Dairy farmers need thick skins after the barrage of heavy milk price cuts since the spring, writes Charlie Taverner.
Bumper production across the world has sent commodity prices tumbling and in our increasingly global market the pressure has been felt at the farmgate.
Returns from the Global Dairy Trade auction have plunged more than 34% in six months.
The UK average milk price fell 2p/litre from its February peak to hit 31.98p/litre in June.
Updated figures for July, August and September will make even tougher reading, after the more recent cuts from all the leading processors are taken into account.
Sadly, the signs of let-up are few.
On the production side, the UK is running about 8% up on the year, Ireland was 10% higher between April and June and similar stories are emerging from northern Europe and the southern hemisphere.

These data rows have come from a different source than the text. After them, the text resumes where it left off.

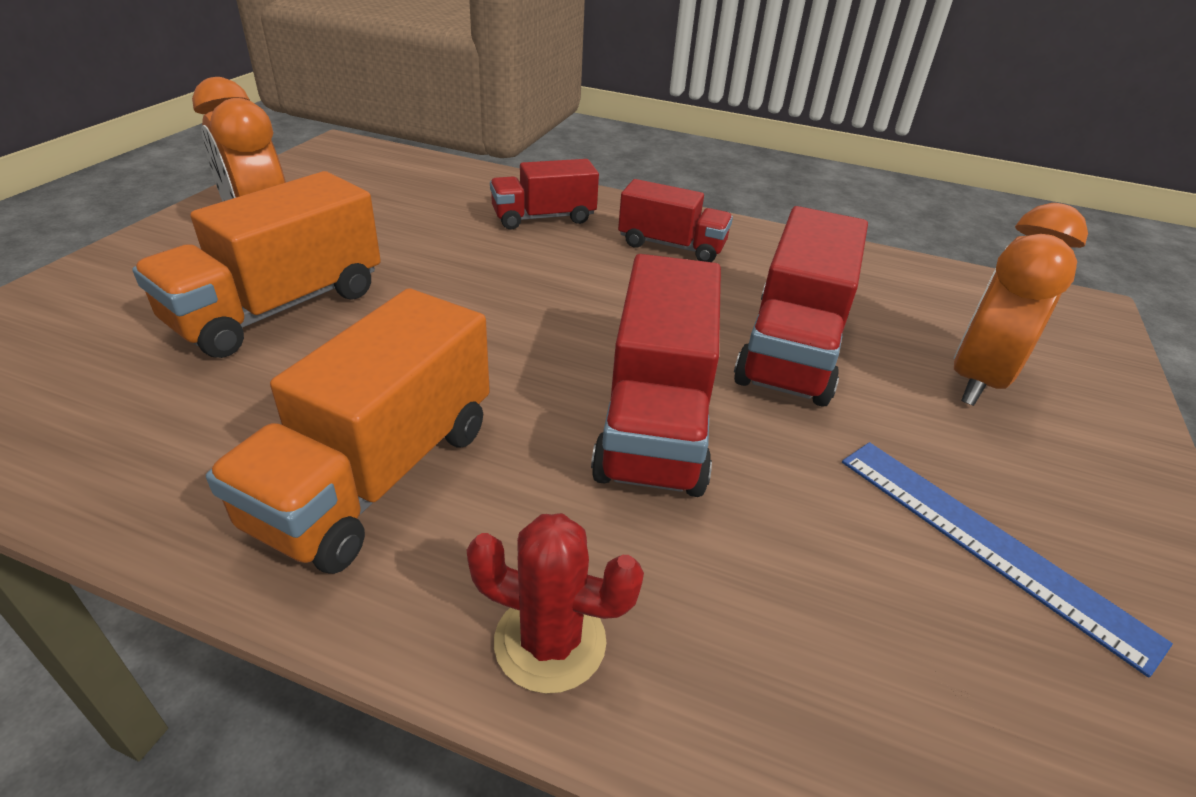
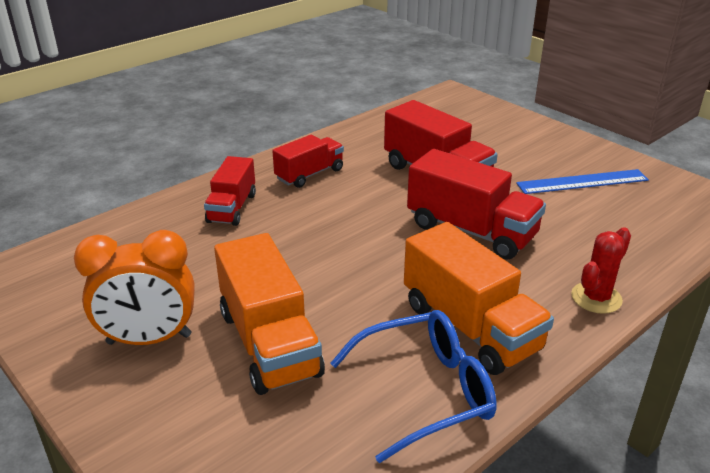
camera: 60 degrees left, 5 degrees down
(202, 460) = (426, 391): none -> blue glasses
(977, 379) = (487, 140): orange clock -> none

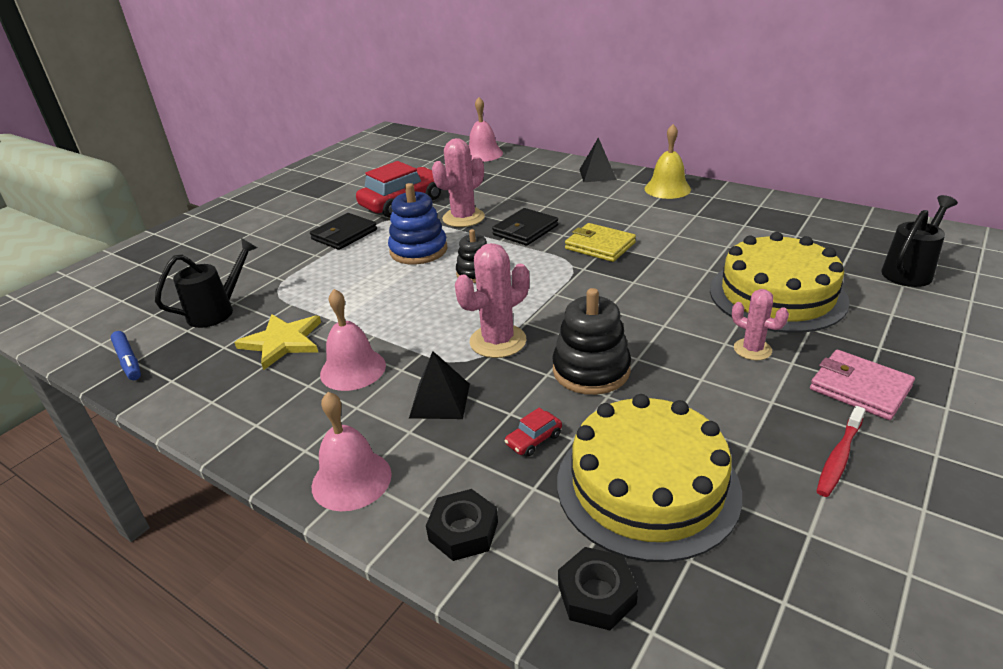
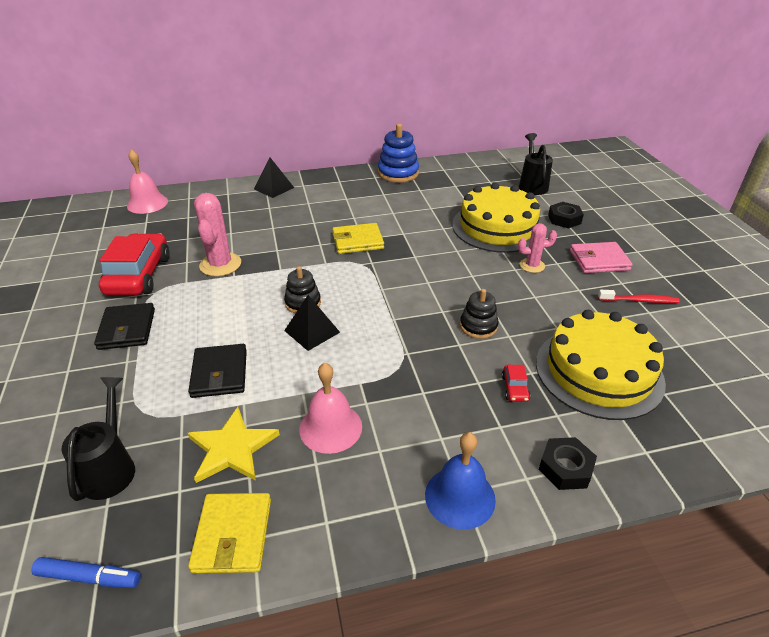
camera: 50 degrees left, 5 degrees up
(206, 391) = (233, 535): none -> yellow wallet
(351, 480) = (460, 497): pink bell -> blue bell
(418, 250) = (225, 308): blue stacking toy -> blue stacking toy (398, 173)
(440, 400) = (426, 405): black pyramid -> black pyramid (312, 331)
(498, 341) = (397, 342): pink cactus -> none
(525, 230) = (287, 253): black wallet -> black wallet (219, 373)
(591, 370) = (478, 326): black stacking toy -> black stacking toy, size x0.63
(596, 594) = (662, 443): black nut -> black nut (564, 219)
(667, 189) = (339, 182): yellow bell -> none
(839, 457) = (639, 300): red toothbrush -> red toothbrush turned 75 degrees counterclockwise

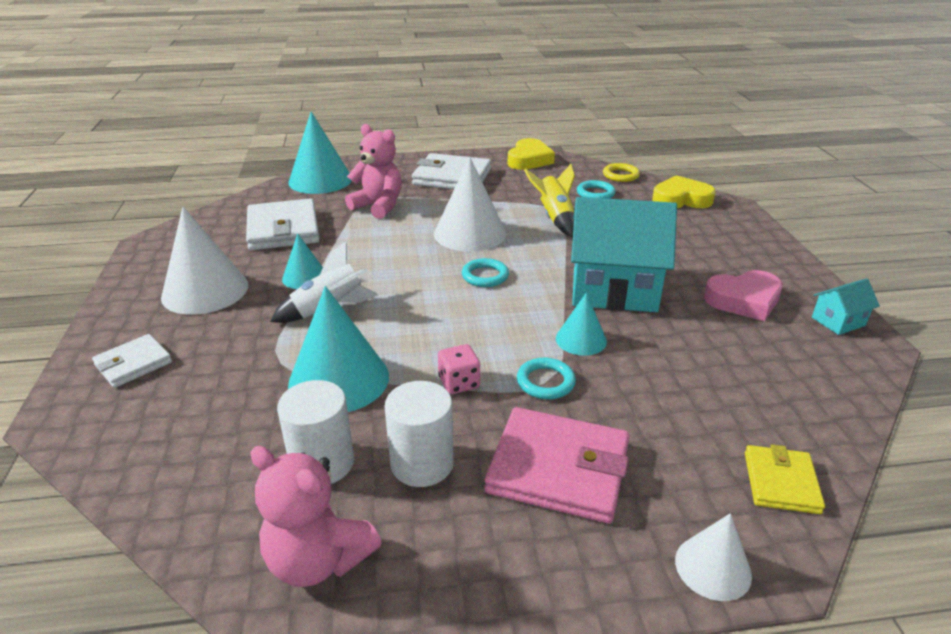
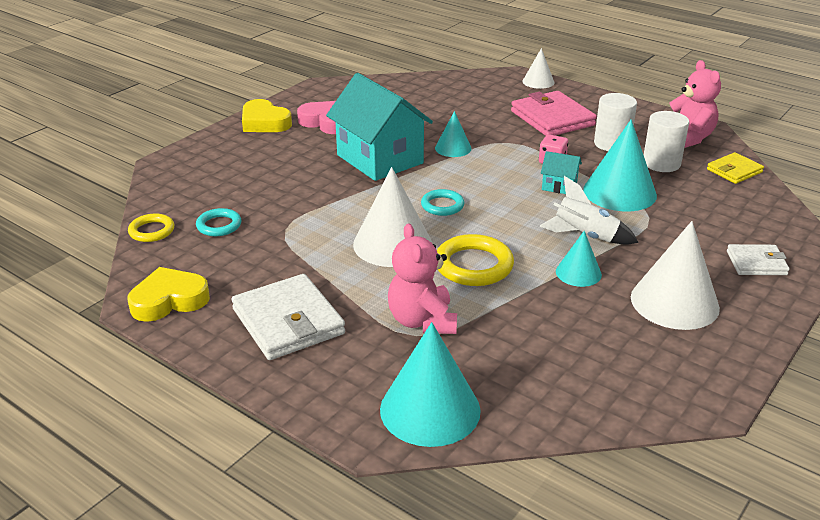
camera: 135 degrees left, 0 degrees up
(283, 229) = (550, 342): white wallet -> none
(391, 246) = (473, 265): none -> yellow ring
(545, 382) = (506, 142): turquoise ring -> none
(555, 218) = (302, 222): yellow rocket -> none
(681, 199) = (179, 185): yellow heart -> yellow heart (264, 122)
(781, 482) = (471, 82): yellow wallet -> yellow wallet (734, 171)
(838, 321) = (310, 97): turquoise house -> turquoise house (559, 186)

Further ahead, Goldman Sachs predicts a five-year global milk glut – boosted by the end of European quotas in 2015 – that will only add to the volatility.
In the short term at least, farmers will have to cope with a few pence less for every litre of milk.
Producers can do nothing about powerful market forces, but they can shore up things closer to home.
On the accounting side, that might mean budgeting for more volatile conditions and ensuring you have the cashflow to manage.
For those looking to expand or who are strengthening their core business, profitability has to remain the focus.
And, as always, technical efficiency has to be a top priority.
A tightly managed, efficient business is one that can weather the market storms – however long they last.